Mektupta, BM tarafından ülkedeki insan hakları ihlallerini incelemekle görevlendirilen komisyonun 5 Eylül'de yayımladıkları raporun Burundi gerçeklerini yansıtmadığı belirtildi.
Bu nedenle, komisyon üyelerinin tüm ülkede istenmeyen kişi ilan edildiği aktarılarak, bunu dikkate almaları talep edildi.
"BM: Brundi'de insanlığa karşı suçlar işlendi"
Bujumbura yönetimi, BM'nin geçen hafta açıkladığı, ülkede 2016-2018 yıllarında insanlığa karşı suçlar işlendiğine yönelik raporunu kesin bir dille reddetmiş ve siyasi bir amaç taşıdığını savunmuştu.

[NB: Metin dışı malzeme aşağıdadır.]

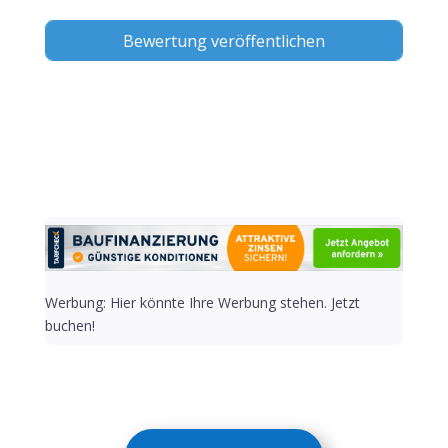
Alternative:
Werbung: Hier könnte Ihre Werbung stehen. Jetzt
buchen!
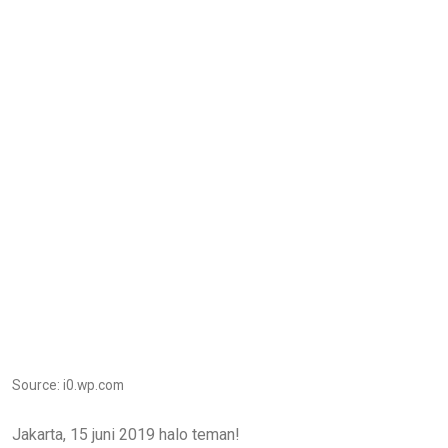
Source: i0.wp.com
Jakarta, 15 juni 2019 halo teman!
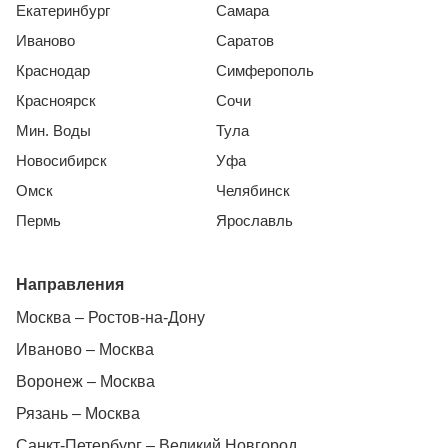
Екатеринбург
Самара
Иваново
Саратов
Краснодар
Симферополь
Красноярск
Сочи
Мин. Воды
Тула
Новосибирск
Уфа
Омск
Челябинск
Пермь
Ярославль
Направления
Москва – Ростов-на-Дону
Иваново – Москва
Воронеж – Москва
Рязань – Москва
Санкт-Петербург – Великий Новгород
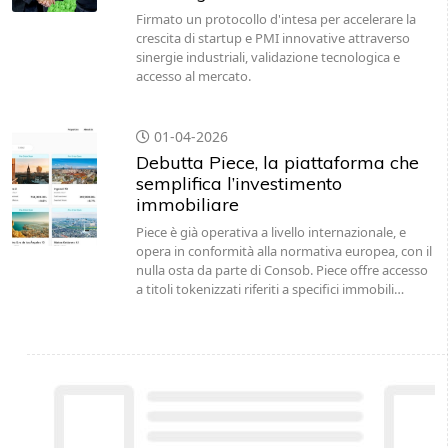
Firmato un protocollo d'intesa per accelerare la
crescita di startup e PMI innovative attraverso
sinergie industriali, validazione tecnologica e
accesso al mercato.
01-04-2026
Debutta Piece, la piattaforma che
semplifica l’investimento
immobiliare
Piece è già operativa a livello internazionale, e
opera in conformità alla normativa europea, con il
nulla osta da parte di Consob. Piece offre accesso
a titoli tokenizzati riferiti a specifici immobili…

BM İnsan Hakları Yüksek Komiserliği ve BM Burundi Soruşturma Komisyonu tarafından 5 Eylül'de açıklanan raporda, Burundi'de 2016 yılından bu yana iktidar partisinin gençlik kanadı, istihbarat teşkilatı ile polis tarafından insanlığa karşı suçlar, yargısız infazlar, zorla kaybetmeler, keyfi tutuklamalar, işkence ve diğer acımasız, insani olmayan, küçültücü muameleler işlendiği ileri sürülmüştü.

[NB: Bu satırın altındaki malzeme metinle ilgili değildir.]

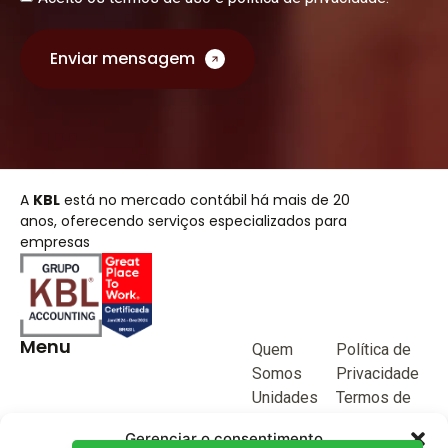
Enviar mensagem
A
KBL
está no mercado contábil há mais de 20
anos, oferecendo serviços especializados para
empresas
Menu
Quem
Política de
Somos
Privacidade
Unidades
Termos de
de negócio
Uso
Gerenciar o consentimento
Blog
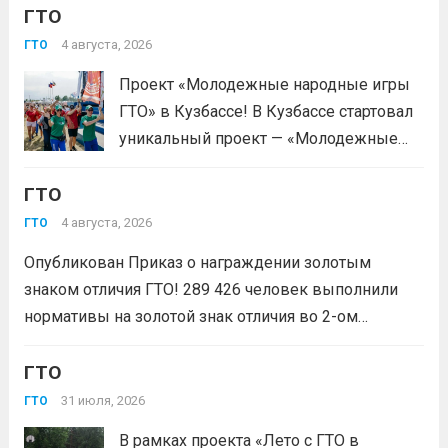
ГТО
деятельность через серию
муниципальных и регионального
4 августа, 2026
ГТО
мероприятий. Это формат, где
Проект «Молодежные народные игры
нормативы комплекса ГТО сочетаются
ГТО» в Кузбассе! В Кузбассе стартовал
с народными играми, силовыми шоу и
уникальный проект — «Молодежные
инновационными надувными
народные игры ГТО», который стал
модулями: мастер‑классы по...
Читать
ГТО
победителем Всероссийского конкурса
дальше
молодежных проектов среди
4 августа, 2026
ГТО
физических лиц «Росмолодёжь.Гранты
Опубликован Приказ о награждении золотым
1сезон»! Проект направлен на
знаком отличия ГТО! 289 426 человек выполнили
популяризацию Всероссийского
нормативы на золотой знак отличия во 2-ом
физкультурно-спортивного комплекса
квартале 2026 года! Всего с начала года более 1,7
«Готов к труду и...
Читать дальше
млн человек по всей стране проверили свои силы в
ГТО
испытаниях ГТО. Приказ...
Читать дальше
31 июля, 2026
ГТО
В рамках проекта «Лето с ГТО в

Raporda, bu eylemlerin kurbanlarının genelde hükümet karşıtları olduğu iddia edilmiş, insan hakları ihlalleri ve buna karşı alınan önlemlerin yetersizliğine dikkat çekilerek, BM İnsan Hakları Konseyi'nin komisyonun görev süresini uzatması istenmişti.

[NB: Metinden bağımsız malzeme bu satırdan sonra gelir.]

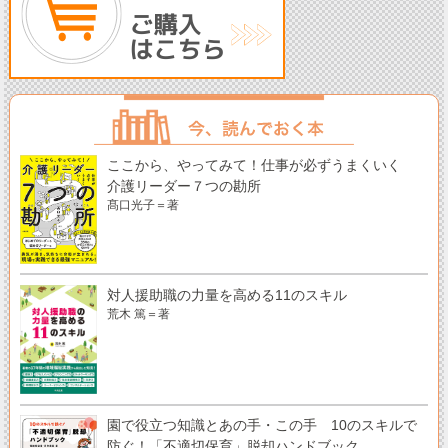
ここから、やってみて！仕事が必ずうまくいく
介護リーダー７つの勘所
髙口光子＝著
対人援助職の力量を高める11のスキル
荒木 篤＝著
園で役立つ知識とあの手・この手 10のスキルで
防ぐ！「不適切保育」脱却ハンドブック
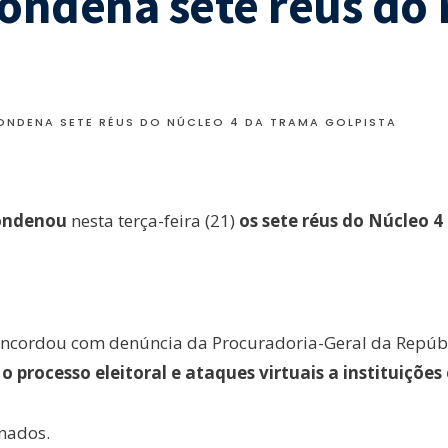
 condena sete réus do
CONDENA SETE RÉUS DO NÚCLEO 4 DA TRAMA GOLPISTA
ondenou
nesta terça-feira (21)
os sete réus do Núcleo 4
concordou com denúncia da Procuradoria-Geral da Repúbl
o processo eleitoral e ataques virtuais a instituiçõe
enados.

Komisyon 2016'da kurulmuştu
Komisyon, BM İnsan Hakları Konseyi tarafından 2016'da ülkedeki hak ihlallerini incelemek için kurulmuştu.
Burundi hükümeti, komisyonda yer alan müfettişlerle iş birliği yapmayı reddetmiş, Ekim 2017'de de Uluslararası Ceza Mahkemesi'nden çekildiğini duyurmuştu.
Bujumbura yönetimi, BM İnsan Hakları Yüksek Komiseri'ni ülke hakkında aleyhinde raporlar hazırlamakla suçlayarak, komiserin ülkedeki ofisiyle iş birliğini sonlandırmıştı.
Burundi, 13 yıldır iktidardaki Devlet Başkanı Pierre Nkurunziza'nın, hükümetle silahlı gruplar arasında Ağustos 2000'de imzalanan Aruşa Anlaşması'nda yer alan "devlet başkanının yalnızca iki kez seçilebileceğine" ilişkin maddeye rağmen Nisan 2015'te üçüncü kez devlet başkanlığı için adaylığını açıklamasının ardından başlayan siyasi kriz ve şiddet olaylarıyla mücadele ediyor.
BM Mülteciler Yüksek Komiserliği'nin 31 Ağustos tarihli son verilerine göre, şiddet olaylarında binden fazla insan öldü, 400 bin kişi de evlerini terk etmek zorunda kaldı.